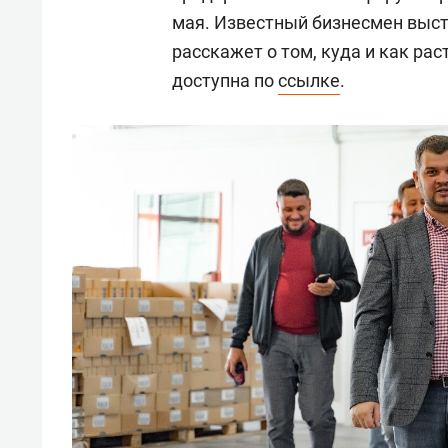
мая. Известный бизнесмен выст
расскажет о том, куда и как ра
доступна по
ссылке
.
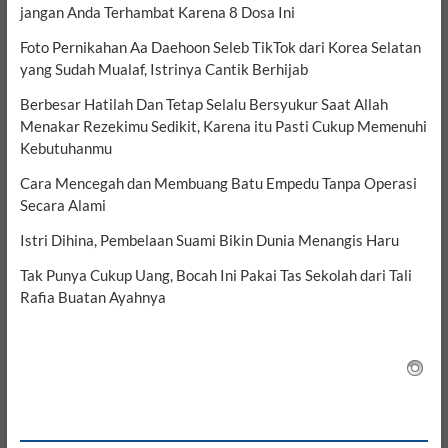
jangan Anda Terhambat Karena 8 Dosa Ini
Foto Pernikahan Aa Daehoon Seleb TikTok dari Korea Selatan
yang Sudah Mualaf, Istrinya Cantik Berhijab
Berbesar Hatilah Dan Tetap Selalu Bersyukur Saat Allah
Menakar Rezekimu Sedikit, Karena itu Pasti Cukup Memenuhi
Kebutuhanmu
Cara Mencegah dan Membuang Batu Empedu Tanpa Operasi
Secara Alami
Istri Dihina, Pembelaan Suami Bikin Dunia Menangis Haru
Tak Punya Cukup Uang, Bocah Ini Pakai Tas Sekolah dari Tali
Rafia Buatan Ayahnya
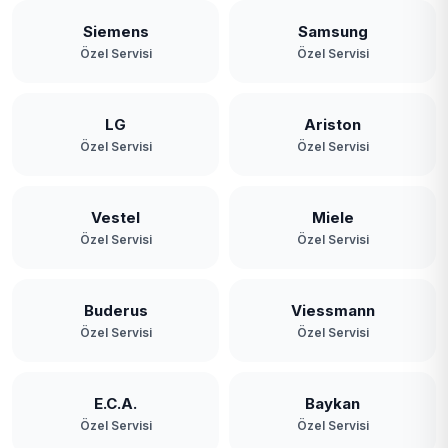
Siemens
Samsung
Özel Servisi
Özel Servisi
LG
Ariston
Özel Servisi
Özel Servisi
Vestel
Miele
Özel Servisi
Özel Servisi
Buderus
Viessmann
Özel Servisi
Özel Servisi
E.C.A.
Baykan
Özel Servisi
Özel Servisi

----------

| Task item |
Your task is to repeat the listing exactly while omitting its pictures.

| Response below |
мая. Известный бизнесмен выст
расскажет о том, куда и как ра
доступна по
ссылке
.
jangan Anda Terhambat Karena 8 Dosa Ini
Foto Pernikahan Aa Daehoon Seleb TikTok dari Korea Selatan
yang Sudah Mualaf, Istrinya Cantik Berhijab
Berbesar Hatilah Dan Tetap Selalu Bersyukur Saat Allah
Menakar Rezekimu Sedikit, Karena itu Pasti Cukup Memenuhi
Kebutuhanmu
Cara Mencegah dan Membuang Batu Empedu Tanpa Operasi
Secara Alami
Istri Dihina, Pembelaan Suami Bikin Dunia Menangis Haru
Tak Punya Cukup Uang, Bocah Ini Pakai Tas Sekolah dari Tali
Rafia Buatan Ayahnya
Siemens
Samsung
Özel Servisi
Özel Servisi
LG
Ariston
Özel Servisi
Özel Servisi
Vestel
Miele
Özel Servisi
Özel Servisi
Buderus
Viessmann
Özel Servisi
Özel Servisi
E.C.A.
Baykan
Özel Servisi
Özel Servisi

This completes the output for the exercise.